* Action item *
Can you copy the rows below exactly, from the line containing "Digital Coffee Job" up to and including the line containing "Genteng Aspal", and leave the pictures out?

* Available records *
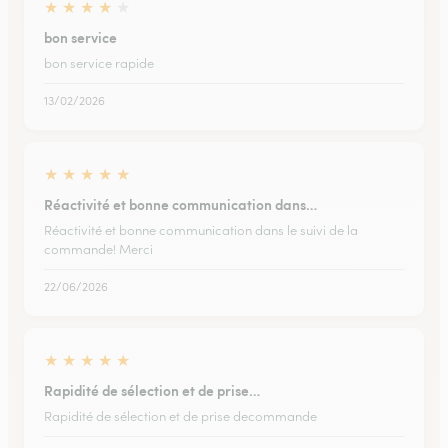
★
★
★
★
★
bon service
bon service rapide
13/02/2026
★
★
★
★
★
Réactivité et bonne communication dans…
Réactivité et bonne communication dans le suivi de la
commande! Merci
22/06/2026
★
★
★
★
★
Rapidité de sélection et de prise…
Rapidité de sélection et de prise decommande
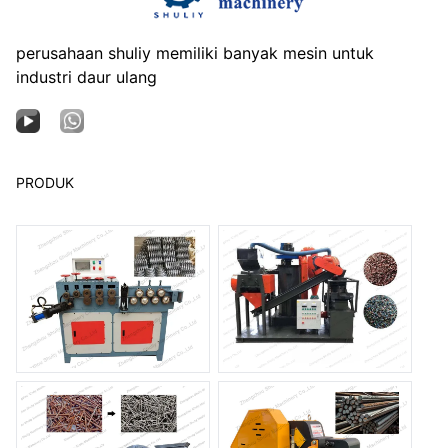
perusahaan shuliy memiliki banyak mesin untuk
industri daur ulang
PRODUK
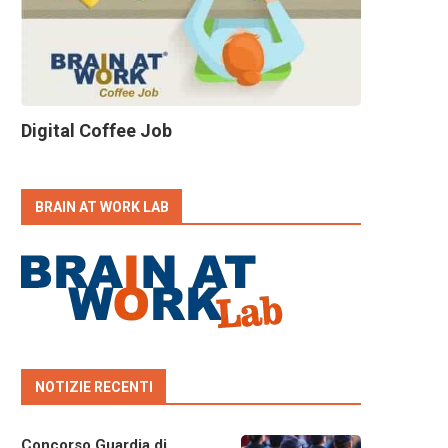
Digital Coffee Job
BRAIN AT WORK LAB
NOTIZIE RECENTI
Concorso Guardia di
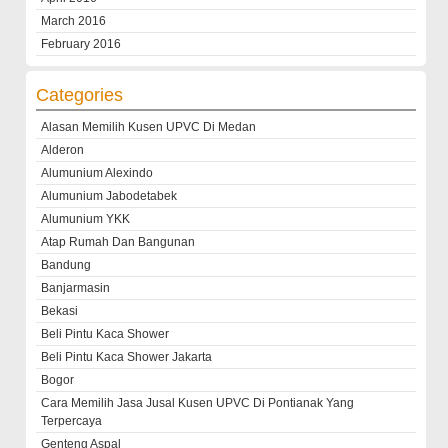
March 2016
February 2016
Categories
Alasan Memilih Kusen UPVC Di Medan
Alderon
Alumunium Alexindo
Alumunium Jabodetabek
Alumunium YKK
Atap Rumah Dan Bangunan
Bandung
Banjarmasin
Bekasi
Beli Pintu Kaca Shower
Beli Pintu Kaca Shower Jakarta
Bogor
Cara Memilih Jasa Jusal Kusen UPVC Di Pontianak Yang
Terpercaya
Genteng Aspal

* * *

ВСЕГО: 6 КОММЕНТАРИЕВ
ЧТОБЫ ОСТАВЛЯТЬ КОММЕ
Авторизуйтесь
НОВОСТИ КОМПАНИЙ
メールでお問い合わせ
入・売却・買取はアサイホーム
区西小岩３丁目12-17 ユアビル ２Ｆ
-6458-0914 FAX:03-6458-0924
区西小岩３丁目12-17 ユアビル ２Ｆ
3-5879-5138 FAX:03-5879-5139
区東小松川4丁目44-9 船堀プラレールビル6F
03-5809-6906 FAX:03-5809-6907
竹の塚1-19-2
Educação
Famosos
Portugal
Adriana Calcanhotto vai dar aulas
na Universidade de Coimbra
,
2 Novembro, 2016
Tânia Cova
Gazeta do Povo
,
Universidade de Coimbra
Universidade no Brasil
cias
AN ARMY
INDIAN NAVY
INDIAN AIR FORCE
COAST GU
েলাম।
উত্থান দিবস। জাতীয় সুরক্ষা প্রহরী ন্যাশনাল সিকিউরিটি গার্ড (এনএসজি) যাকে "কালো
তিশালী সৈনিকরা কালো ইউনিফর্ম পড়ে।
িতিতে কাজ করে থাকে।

* Output below *
Digital Coffee Job
BRAIN AT WORK LAB
NOTIZIE RECENTI
Concorso Guardia di
March 2016
February 2016
Categories
Alasan Memilih Kusen UPVC Di Medan
Alderon
Alumunium Alexindo
Alumunium Jabodetabek
Alumunium YKK
Atap Rumah Dan Bangunan
Bandung
Banjarmasin
Bekasi
Beli Pintu Kaca Shower
Beli Pintu Kaca Shower Jakarta
Bogor
Cara Memilih Jasa Jusal Kusen UPVC Di Pontianak Yang
Terpercaya
Genteng Aspal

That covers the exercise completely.